Его разбудил Алябьев:
— Вставай, старшой, принес письмо, маскхалат и привет от землячки.
Он не сразу понял.
— Это твое письмо, бери. Почту перехватил в тылах. Вот маскхалат. А привет на словах. На том фольварке развертывается головной отряд медсанбата, я и пошел узнавать: «Нет у вас тут, говорю, санинструктора, такого, что Олей зовут?» Это я спросил у медицинского лейтенанта... в юбке. А она стрижет так глазами, щурится, вроде не на меня, а на солнце смотрит, и говорит: «Есть у нас Оля. А вы, случайно, не разведчик?» Отвечаю: «Случайно именно он». Она обрадовалась, как будто родного брата встретила: «Вот счастливая случайность!» В общем, берет меня под руку и в дом, а навстречу она...
— Оля?
— Ну, а кто же еще? Познакомились, порассказали друг другу. Она про тебя, и я про тебя. Короче говоря, передала привет, сказала, что вечером, туда попозднее, освободится от дел и придет к тебе в гости, на этот фольварк.
— Вечером?
— Вот именно.
— Вечером...
— А ты не беспокойся.

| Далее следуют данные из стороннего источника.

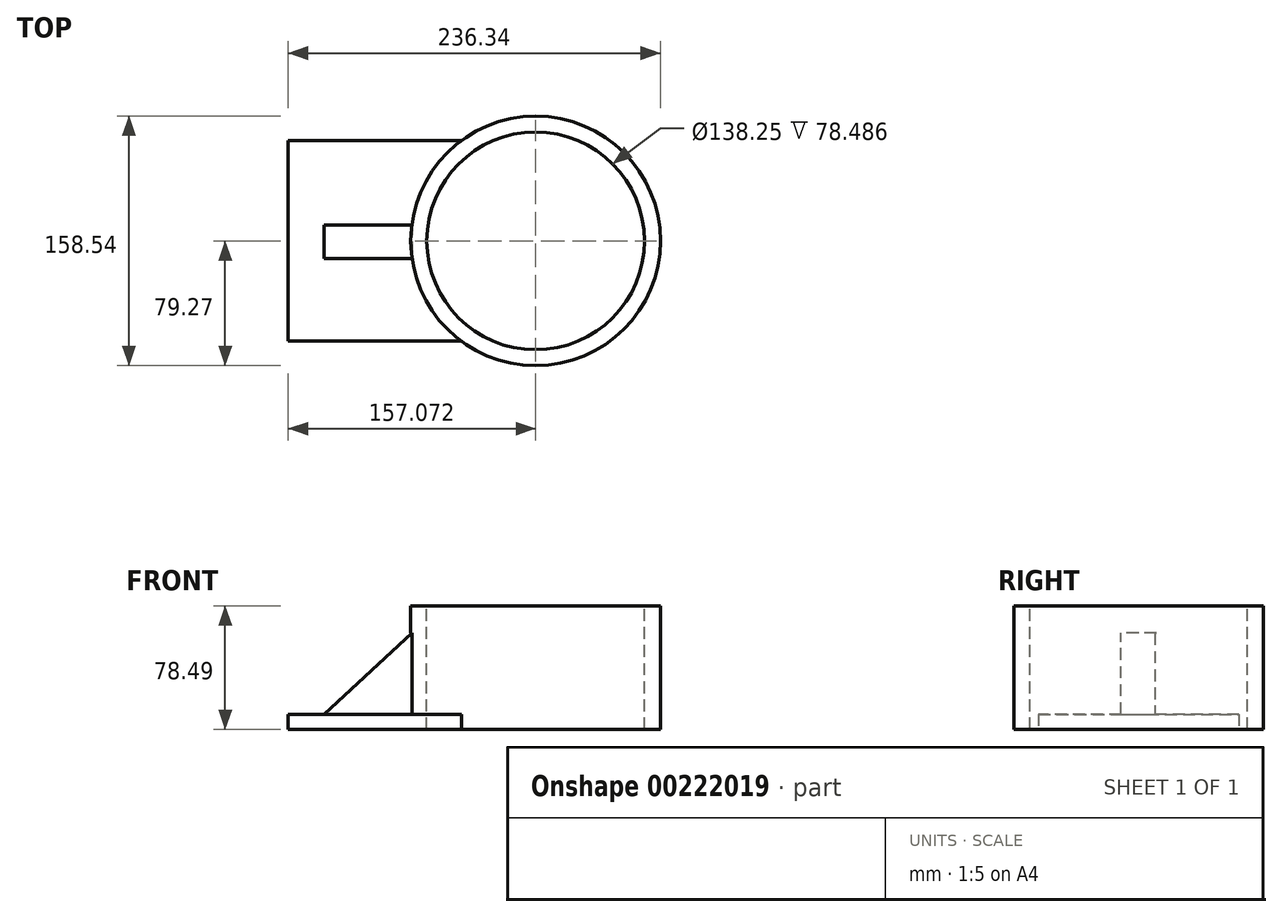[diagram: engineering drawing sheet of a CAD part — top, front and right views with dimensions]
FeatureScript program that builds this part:
annotation { "Feature Type Name" : "Feature", "Feature Type Description" : "" }
export const myFeature = defineFeature(function(context is Context, id is Id, definition is map)
    precondition{}
    {
        {
            var Q0;
            Q0=qCreatedBy(makeId("Top.planeOp"),FACE);
            var sketch = newSketch(context, id + "F0", { "sketchPlane" : qUnion([Q0])});
            skLineSegment(sketch, "E0.bottom", {"start": v(65.93, -63.71) * mm, "end": v(-65.93, -63.71) * mm});
            skLineSegment(sketch, "E0.top", {"start": v(65.93, 63.71) * mm, "end": v(-65.93, 63.71) * mm});
            skLineSegment(sketch, "E0.left", {"start": v(65.93, -63.71) * mm, "end": v(65.93, 63.71) * mm});
            skLineSegment(sketch, "E0.right", {"start": v(-65.93, -63.71) * mm, "end": v(-65.93, 63.71) * mm});
            skPoint(sketch, "E0.middle", {"position": v(0, 0) * mm});
            skSolve(sketch);
        }
        {
            var Q0;
            Q0=makeQuery(id+"F0.imprint","IMPRINT",FACE,{"disambiguationData":[TD([[makeQuery(id+"F0.imprint","IMPRINT",EDGE,{"derivedFrom":sQuery(id+"F0.wireOp",EDGE,"E0.bottom")}),-1.0]])]});
            extrude(context, id + "F1", {"entities" : qUnion([Q0]), "depth" : 9.65 * mm});
        }
        {
            var Q0;
            Q0=makeQuery(id+"F1.opExtrude","CAP_FACE",FACE,{"disambiguationData":[OSD([sQuery(id+"F0.wireOp",EDGE,"E0.bottom"),sQuery(id+"F0.wireOp",EDGE,"E0.top"),sQuery(id+"F0.wireOp",EDGE,"E0.left"),sQuery(id+"F0.wireOp",EDGE,"E0.right")])],"isStart":true});
            var sketch = newSketch(context, id + "F2", { "sketchPlane" : qUnion([Q0])});
            skCircle(sketch, "E1", {"center": v(91.14, 0) * mm, "radius": 79.27 * mm});
            skPoint(sketch, "E1.centerSnap0", {"position": v(65.93, 0) * mm});
            skSolve(sketch);
        }
        {
            var Q0;
            Q0 = qSketchRegion(id + "F2", true);
            extrude(context, id + "F3", {"entities" : qUnion([Q0]), "operationType" : NewBodyOperationType.ADD, "oppositeDirection" : true, "depth" : 78.49 * mm});
        }
        {
            var Q0;
            Q0=makeQuery(id+"F3.opExtrude","CAP_FACE",FACE,{"disambiguationData":[OSD([sQuery(id+"F2.wireOp",EDGE,"E1")])],"isStart":false});
            var sketch = newSketch(context, id + "F4", { "sketchPlane" : qUnion([Q0])});
            skCircle(sketch, "E2", {"center": v(91.14, 0) * mm, "radius": 69.13 * mm});
            skSolve(sketch);
        }
        {
            var Q0;
            Q0 = qSketchRegion(id + "F4", true);
            extrude(context, id + "F5", {"entities" : qUnion([Q0]), "operationType" : NewBodyOperationType.REMOVE, "oppositeDirection" : true, "depth" : 172.97 * mm});
        }
        {
            var Q0;
            Q0=makeQuery(id+"F1.opExtrude","CAP_FACE",FACE,{"disambiguationData":[OSD([sQuery(id+"F0.wireOp",EDGE,"E0.bottom"),sQuery(id+"F0.wireOp",EDGE,"E0.top"),sQuery(id+"F0.wireOp",EDGE,"E0.left"),sQuery(id+"F0.wireOp",EDGE,"E0.right")])],"isStart":false});
            var sketch = newSketch(context, id + "F6", { "sketchPlane" : qUnion([Q0])});
            skLineSegment(sketch, "E3", {"start": v(-43.1, -11.25) * mm, "end": v(12.67, -11.25) * mm});
            skLineSegment(sketch, "E4", {"start": v(-43.1, -11.25) * mm, "end": v(-43.1, 10.15) * mm});
            skLineSegment(sketch, "E5", {"start": v(-43.1, 10.15) * mm, "end": v(12.52, 10.15) * mm});
            skSolve(sketch);
        }
        {
            var Q0;
            Q0 = qSketchRegion(id + "F6", true);
            var Q1;
            {var subQ0=sQuery(id+"F6.wireOp",EDGE,"E3");Q1=makeQuery(id+"F6.imprint","IMPRINT",FACE,{"disambiguationData":[TD([[makeQuery(id+"F6.imprint","IMPRINT",EDGE,{"derivedFrom":subQ0}),1.0]])]});}
            extrude(context, id + "F7", {"entities" : qUnion([Q0, Q1]), "operationType" : NewBodyOperationType.ADD, "depth" : 51.56 * mm});
        }
        {
            var Q0;
            Q0=makeQuery(id+"F7.opExtrude","SWEPT_FACE",FACE,{"disambiguationData":[OSD([sQuery(id+"F6.wireOp",EDGE,"E3")])]});
            var sketch = newSketch(context, id + "F8", { "sketchPlane" : qUnion([Q0])});
            skLineSegment(sketch, "E6", {"start": v(-43.1, 9.65) * mm, "end": v(12.67, 61.21) * mm});
            skLineSegment(sketch, "E7", {"start": v(12.67, 61.21) * mm, "end": v(-43.1, 61.21) * mm});
            skLineSegment(sketch, "E8", {"start": v(-43.1, 61.21) * mm, "end": v(-43.1, 9.65) * mm});
            skSolve(sketch);
        }
        {
            var Q0;
            Q0 = qSketchRegion(id + "F8", true);
            extrude(context, id + "F9", {"entities" : qUnion([Q0]), "operationType" : NewBodyOperationType.REMOVE, "oppositeDirection" : true, "depth" : 25.4 * mm});
        }
    });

Если будет дело, я поведу группу, а ты останешься здесь. По такому случаю можно. Хочешь — с майором объяснюсь?
— Не надо. Раздай маскхалаты и проверь оружие.
Груздев отошел в угол, развернул письмо. Оно было маленьким и, как всегда дышало ею. Начиная от самой первой строчки. Как видно, Оля писала его еще в том городке, из которого он уехал тогда с Сидоренко. Вспоминала привисленский лес: «Толя, родной... Я приехала, а ты уже ушел. Ждала, выходила на дорогу, смотрела, а тебя не было. До самого утра не спала. Думала, может, ты придешь. Уже показалось солнце, и мне нужно было уезжать».
Писала так, как если бы они виделись каждый день. «В тот вечер ты не пришел, и я разговаривала с тобой на расстоянии. Даже не разговаривала, а смотрела на тебя и мне все равно было хорошо. Я знала, что ты рядом. А потом письма за все три года. Я их ждала, и они пришли...»
Но она писала так, как если бы не было этих трех лет и там, в станице, ничего не случилось. Почему? Да, конечно, к этому нельзя прикасаться. Нельзя. Как к незажившей ране. И Оля это понимает. И она думает так же, как он. Но по-иному и не могло быть. Он и она стали частью друг друга.
— Старшой!
В дверях стоял Алябьев.
— Старшой, ты здесь? Майор Барабаш вызывает весь взвод.